Start of Block

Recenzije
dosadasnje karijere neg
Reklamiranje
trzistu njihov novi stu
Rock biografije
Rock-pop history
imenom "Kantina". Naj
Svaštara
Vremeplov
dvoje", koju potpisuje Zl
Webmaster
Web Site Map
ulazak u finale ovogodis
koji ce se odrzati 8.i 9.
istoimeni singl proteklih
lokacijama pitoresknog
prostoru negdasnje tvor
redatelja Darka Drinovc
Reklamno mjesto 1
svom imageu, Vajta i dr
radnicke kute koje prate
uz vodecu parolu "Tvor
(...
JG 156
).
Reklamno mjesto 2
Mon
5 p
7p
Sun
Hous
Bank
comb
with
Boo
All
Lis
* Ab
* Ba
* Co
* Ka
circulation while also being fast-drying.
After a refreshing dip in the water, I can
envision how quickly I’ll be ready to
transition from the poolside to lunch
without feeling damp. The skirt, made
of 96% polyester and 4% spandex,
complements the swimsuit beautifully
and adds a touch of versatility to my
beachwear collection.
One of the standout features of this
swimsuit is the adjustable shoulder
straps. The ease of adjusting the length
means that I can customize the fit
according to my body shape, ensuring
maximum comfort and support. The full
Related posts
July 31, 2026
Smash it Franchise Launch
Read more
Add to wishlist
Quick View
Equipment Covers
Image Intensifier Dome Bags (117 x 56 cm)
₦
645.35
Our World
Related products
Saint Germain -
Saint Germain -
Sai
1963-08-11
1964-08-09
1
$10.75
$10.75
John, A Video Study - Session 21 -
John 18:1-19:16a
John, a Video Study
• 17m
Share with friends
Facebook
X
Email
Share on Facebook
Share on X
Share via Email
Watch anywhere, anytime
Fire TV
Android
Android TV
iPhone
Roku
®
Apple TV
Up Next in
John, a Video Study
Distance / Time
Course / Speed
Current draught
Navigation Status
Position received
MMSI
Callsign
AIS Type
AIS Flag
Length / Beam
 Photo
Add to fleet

End of Block

DIRECTIONS: After locating the line that contains "transition from the poolside to lunch", please copy exactly every line from the start of the records through it, and nothing else.

OUTPUT:
Recenzije
dosadasnje karijere neg
Reklamiranje
trzistu njihov novi stu
Rock biografije
Rock-pop history
imenom "Kantina". Naj
Svaštara
Vremeplov
dvoje", koju potpisuje Zl
Webmaster
Web Site Map
ulazak u finale ovogodis
koji ce se odrzati 8.i 9.
istoimeni singl proteklih
lokacijama pitoresknog
prostoru negdasnje tvor
redatelja Darka Drinovc
Reklamno mjesto 1
svom imageu, Vajta i dr
radnicke kute koje prate
uz vodecu parolu "Tvor
(...
JG 156
).
Reklamno mjesto 2
Mon
5 p
7p
Sun
Hous
Bank
comb
with
Boo
All
Lis
* Ab
* Ba
* Co
* Ka
circulation while also being fast-drying.
After a refreshing dip in the water, I can
envision how quickly I’ll be ready to
transition from the poolside to lunch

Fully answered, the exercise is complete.